The non-philosophical strand here should be fairly apparent – the point of such an act is not that it simply keeps desire going, that is, by going on to other objects – so called new desires, but that the conservative frame of desire itself is disrupted – it is the movement from thought (as object) to the force of thought, or from thinking the Real to thinking with the Real. Here we can understand Laruelle’s removal of the axis of alteration which he replaces with an (implicit) axis of duplication. By reading the axis of alteration as an ontological pollution of drive, Laruelle can claim that the Drive is the mark of the Other when in fact it is marked by the Other. This is untenable for Laruelle since the Drive, as the force-of-thought in the World, must utilize the transcendental material without being affected by it.
For Laruelle, the unconscious can only function if it is pure output, pure pulse, without ever being tempered by experience or thought.

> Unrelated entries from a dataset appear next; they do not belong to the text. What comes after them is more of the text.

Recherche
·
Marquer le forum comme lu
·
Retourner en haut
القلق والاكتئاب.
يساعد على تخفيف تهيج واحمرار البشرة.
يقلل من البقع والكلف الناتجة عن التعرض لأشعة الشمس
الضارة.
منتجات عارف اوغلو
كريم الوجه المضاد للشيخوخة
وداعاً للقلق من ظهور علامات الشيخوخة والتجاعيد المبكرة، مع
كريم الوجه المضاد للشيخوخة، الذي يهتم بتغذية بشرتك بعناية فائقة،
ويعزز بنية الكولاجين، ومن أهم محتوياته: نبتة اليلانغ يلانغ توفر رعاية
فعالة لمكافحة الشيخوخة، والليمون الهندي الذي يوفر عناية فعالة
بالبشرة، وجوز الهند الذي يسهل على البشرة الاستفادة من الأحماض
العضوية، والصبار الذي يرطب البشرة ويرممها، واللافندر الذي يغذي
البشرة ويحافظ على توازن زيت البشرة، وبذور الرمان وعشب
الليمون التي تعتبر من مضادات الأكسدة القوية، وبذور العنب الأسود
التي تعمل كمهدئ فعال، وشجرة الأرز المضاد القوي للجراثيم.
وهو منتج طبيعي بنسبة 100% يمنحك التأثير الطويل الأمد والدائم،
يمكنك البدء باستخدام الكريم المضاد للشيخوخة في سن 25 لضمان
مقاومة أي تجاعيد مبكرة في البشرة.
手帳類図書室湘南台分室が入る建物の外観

To assume that the unconscious can be formed, according to Laruelle, would be to fetishize it, to give it a form of being and therefore always already given to philosophy. Laruelle seems to take Lacan almost too literally in that looking at the “unconscious is structured like a language,” he assumes that language must therefore pre-exist it. When Lacan argues that the signifier preceeds the signified this does not mean that language itself exists prior to the unconscious but simply that the economy of presence and absence (verified by things such as the gaze test in infants) exists in the unconscious as such.

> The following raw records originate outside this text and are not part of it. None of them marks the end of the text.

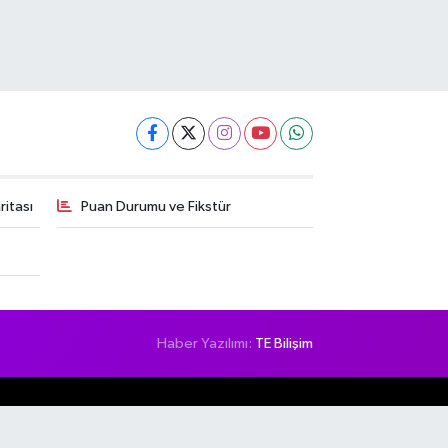
itası
Puan Durumu ve Fikstür
Haber Yazılımı:
TE Bilişim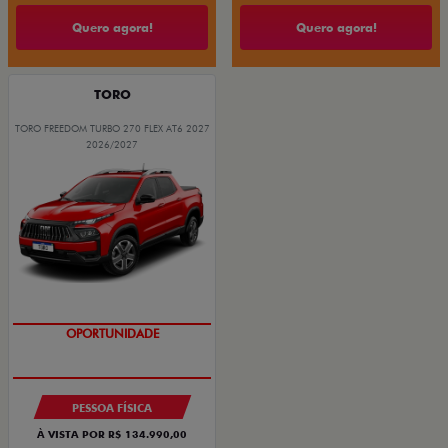
Quero agora!
Quero agora!
TORO
TORO FREEDOM TURBO 270 FLEX AT6 2027
2026/2027
OPORTUNIDADE
SUPERVALORIZAÇÃO DO USADO
PESSOA FÍSICA
À VISTA POR R$ 134.990,00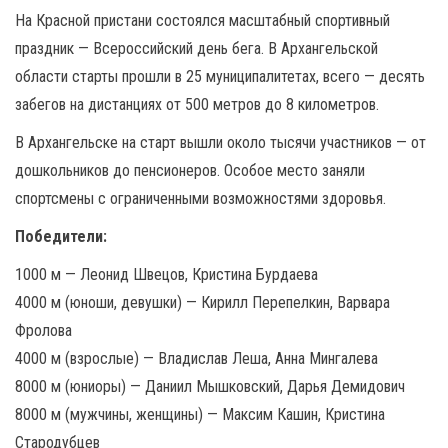
На Красной пристани состоялся масштабный спортивный
праздник — Всероссийский день бега. В Архангельской
области старты прошли в 25 муниципалитетах, всего — десять
забегов на дистанциях от 500 метров до 8 километров.
В Архангельске на старт вышли около тысячи участников — от
дошкольников до пенсионеров. Особое место заняли
спортсмены с ограниченными возможностями здоровья.
Победители:
1000 м — Леонид Швецов, Кристина Бурдаева
4000 м (юноши, девушки) — Кирилл Перепелкин, Варвара
Фролова
4000 м (взрослые) — Владислав Леша, Анна Мингалева
8000 м (юниоры) — Даниил Мышковский, Дарья Демидович
8000 м (мужчины, женщины) — Максим Кашин, Кристина
Стародубцев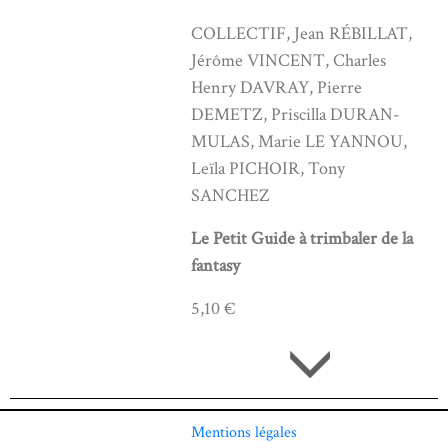
COLLECTIF, Jean RÉBILLAT,
Jérôme VINCENT, Charles
Henry DAVRAY, Pierre
DEMETZ, Priscilla DURAN-
MULAS, Marie LE YANNOU,
Leïla PICHOIR, Tony
SANCHEZ
Le Petit Guide à trimbaler de la
fantasy
5,10 €
Mentions légales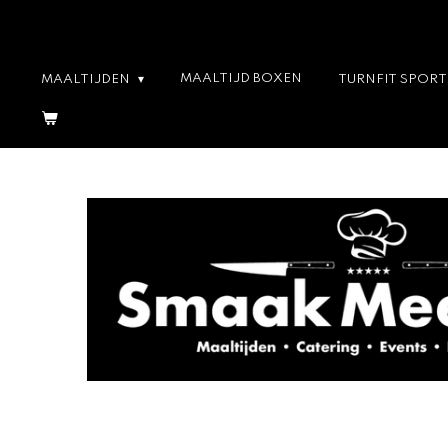
Ga
direct
naar
MAALTIJD BOXEN
MAALTIJDEN
TURNFIT SPOR
de
hoofdinhoud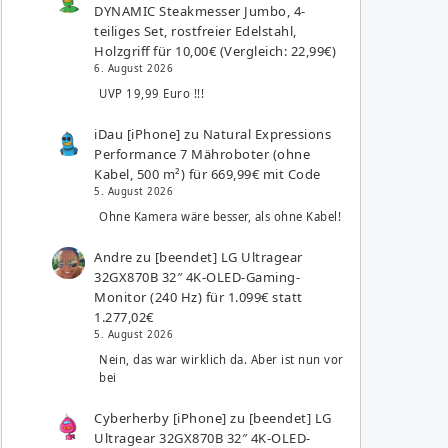
DYNAMIC Steakmesser Jumbo, 4-
teiliges Set, rostfreier Edelstahl,
Holzgriff für 10,00€ (Vergleich: 22,99€)
6. August 2026
UVP 19,99 Euro !!!
iDau [iPhone]
zu
Natural Expressions
Performance 7 Mähroboter (ohne
Kabel, 500 m²) für 669,99€ mit Code
5. August 2026
Ohne Kamera wäre besser, als ohne Kabel!
Andre
zu
[beendet] LG Ultragear
32GX870B 32″ 4K-OLED-Gaming-
Monitor (240 Hz) für 1.099€ statt
1.277,02€
5. August 2026
Nein, das war wirklich da. Aber ist nun vor
bei
Cyberherby [iPhone]
zu
[beendet] LG
Ultragear 32GX870B 32″ 4K-OLED-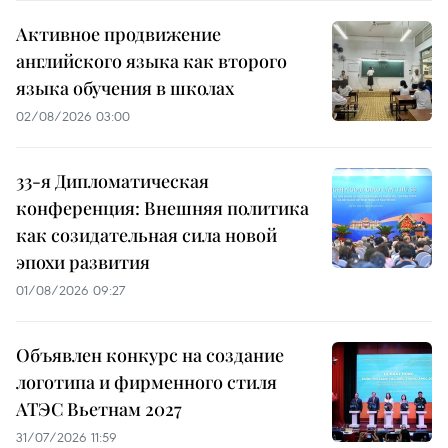
Активное продвижение
английского языка как второго
языка обучения в школах
02/08/2026 03:00
33-я Дипломатическая
конференция: Внешняя политика
как созидательная сила новой
эпохи развития
01/08/2026 09:27
Объявлен конкурс на создание
логотипа и фирменного стиля
АТЭС Вьетнам 2027
31/07/2026 11:59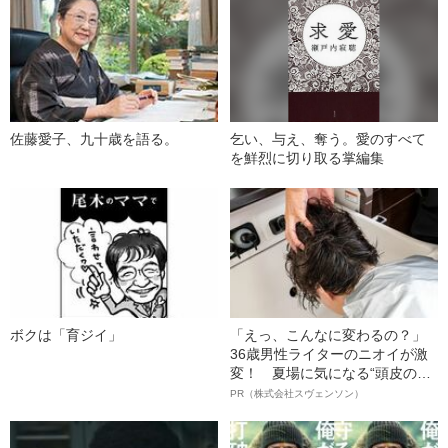
佐藤愛子、九十歳を語る。
乞い、与え、奪う。愛のすべて
を鮮烈に切り取る掌編集
ボクは「育ジイ」
「えっ、こんなに変わるの？」
36歳男性ライターのニオイが激
変！ 夏場に気になる“頭皮のニ
オイ”や“ベタつき”を解消す
PR（株式会社スヴェンソン）
る、“ウィッグのスペシャリス
ト”が生み出した徹底ケアとは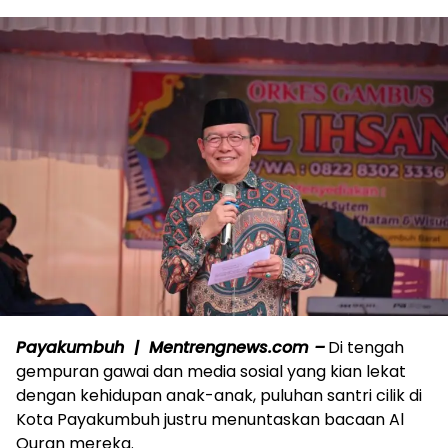
Payakumbuh | Mentrengnews.com –
Di tengah
gempuran gawai dan media sosial yang kian lekat
dengan kehidupan anak-anak, puluhan santri cilik di
Kota Payakumbuh justru menuntaskan bacaan Al
Quran mereka.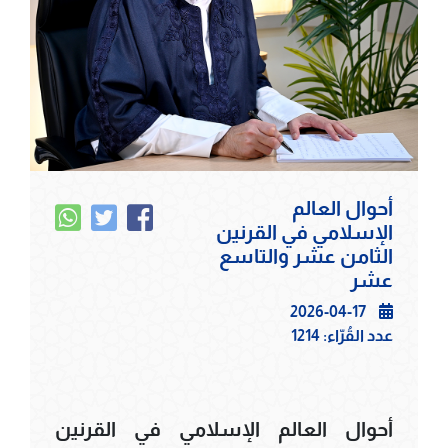
أحوال العالم
الإسلامي في القرنين
الثامن عشر والتاسع
عشر
2026-04-17
عدد القُرّاء:
1214
أحوال العالم الإسلامي في القرنين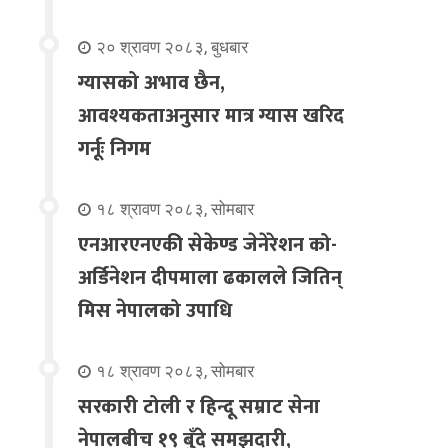
२० श्रावण २०८३, बुधबार
ग्यासको अभाव छैन,
आवश्यकताअनुसार मात्र ग्यास खरिद
गर्नूः निगम
१८ श्रावण २०८३, सोमबार
एनआरएनएकी सेकेण्ड जेनेरेशन को-
अर्डिनेशन दीपमाला ढकालले जितिन्
मिस नेपालको उपाधि
१८ श्रावण २०८३, सोमबार
सरकारी टोली र हिन्दू सम्राट सेना
नेपालबीच १९ बुँदे समझदारी,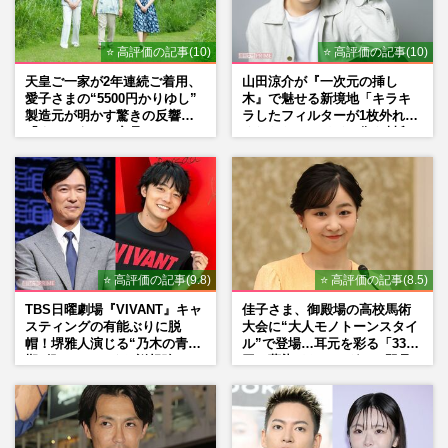
⭐ 高評価の記事(10)
⭐ 高評価の記事(10)
天皇ご一家が2年連続ご着用、
山田涼介が『一次元の挿し
愛子さまの“5500円かりゆし”
木』で魅せる新境地「キラキ
製造元が明かす驚きの反響
ラしたフィルターが1枚外れて
「まさかうちの商品とは…」
くれたら」アイドル像を封印
した覚悟
⭐ 高評価の記事(9.8)
⭐ 高評価の記事(8.5)
TBS日曜劇場『VIVANT』キャ
佳子さま、御殿場の高校馬術
スティングの有能ぶりに脱
大会に“大人モノトーンスタイ
帽！堺雅人演じる“乃木の青年
ル”で登場…耳元を彩る「3300
期”役は、そっくり説根強い
円の藍染イヤリング」は即品
Mr.Children桜井和寿のバンド
薄に
マン長男・櫻井海音だった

However, any scientific or empirical proof of the unconscious would most likely be dismissed as already caught in the pincers of philosophical decision. Yet, despite the aforementioned example of Zizek’s act, the (Lacanian) Real appears in various modalities, most radicality as an Schellingesque unground or Parallax Real.

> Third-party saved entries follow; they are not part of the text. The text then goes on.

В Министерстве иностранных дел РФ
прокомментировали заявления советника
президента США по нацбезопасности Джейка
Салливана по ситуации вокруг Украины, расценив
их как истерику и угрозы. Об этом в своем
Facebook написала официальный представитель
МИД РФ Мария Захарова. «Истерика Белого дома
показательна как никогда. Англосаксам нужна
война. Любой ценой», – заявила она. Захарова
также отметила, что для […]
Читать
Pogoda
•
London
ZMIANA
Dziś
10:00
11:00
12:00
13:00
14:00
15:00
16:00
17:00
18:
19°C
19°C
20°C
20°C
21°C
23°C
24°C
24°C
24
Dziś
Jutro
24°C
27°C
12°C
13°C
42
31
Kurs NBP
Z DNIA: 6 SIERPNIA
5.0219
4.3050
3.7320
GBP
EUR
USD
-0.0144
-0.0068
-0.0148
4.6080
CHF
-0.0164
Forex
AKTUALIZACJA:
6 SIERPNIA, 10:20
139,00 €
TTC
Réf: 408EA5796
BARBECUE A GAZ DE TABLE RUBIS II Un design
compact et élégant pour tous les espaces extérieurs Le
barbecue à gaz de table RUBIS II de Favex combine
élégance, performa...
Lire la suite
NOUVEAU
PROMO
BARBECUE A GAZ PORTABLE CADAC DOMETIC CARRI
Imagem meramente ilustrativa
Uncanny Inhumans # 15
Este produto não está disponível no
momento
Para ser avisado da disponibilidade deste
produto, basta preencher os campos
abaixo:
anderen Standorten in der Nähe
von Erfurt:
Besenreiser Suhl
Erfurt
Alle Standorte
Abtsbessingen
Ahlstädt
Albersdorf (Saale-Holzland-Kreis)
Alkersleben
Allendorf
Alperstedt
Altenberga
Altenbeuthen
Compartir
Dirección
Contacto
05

Taking the unconscious as an unground that stretches from the Real to the transcendentally material (thereby asserting a phenomenology that is at a non-empirical speed or register) – the unconscious would be a point where the immanence of the Real as non-sufficient is, instead of enveloped via philosophical decision, is obfuscated alongside the transcendentally material birth of the subject as a foreclosed experience or unintentional-intentionality or what we could call formative accidents.
In other words, cloning is stained by the tools of its own operation – that is, some material must be unintentionally cloned via the operation of non-philosophy. The psychoanalytic rejoinder to non-analysis would not be that the transcendentally material directly affects the pulse, the output of the drive, but that the cloned articulation of the One put to work in the World of Thought, gets its feet dirty, that it grasps not only the immanence of the Real but the simultaneously precarious and generative seed of the Real. This mutagen would serve to both deform the clone (disrupting the scission of the clone from its transcendentally material base) and save the clone from (eventually) being lost in decisionalism (once it has been immersed in the practice of philosophy). It is the unconscious as such which allows for the indirect separation of the stranger, the non-subject – it is what ultimately guarantees our critical loneliness.
Such a conceptualization calls for the following:
1 – A non-phenomenological theory of Paul Virilio’s dromology (or speed of experience as both conscious and unconscious) with the help of the concept of non-locality.
2 – A thoroughly psychoanalytic or non-analytic claim to metaxy or inbetweenness that is an always already failed non-relation of the immaterial and the material.
3 – A transcendentally material appropriation of energeia or being-at-work (between movement and change but not becoming) as a simultaneous disruption, and motor of, the force-of-thought in the world.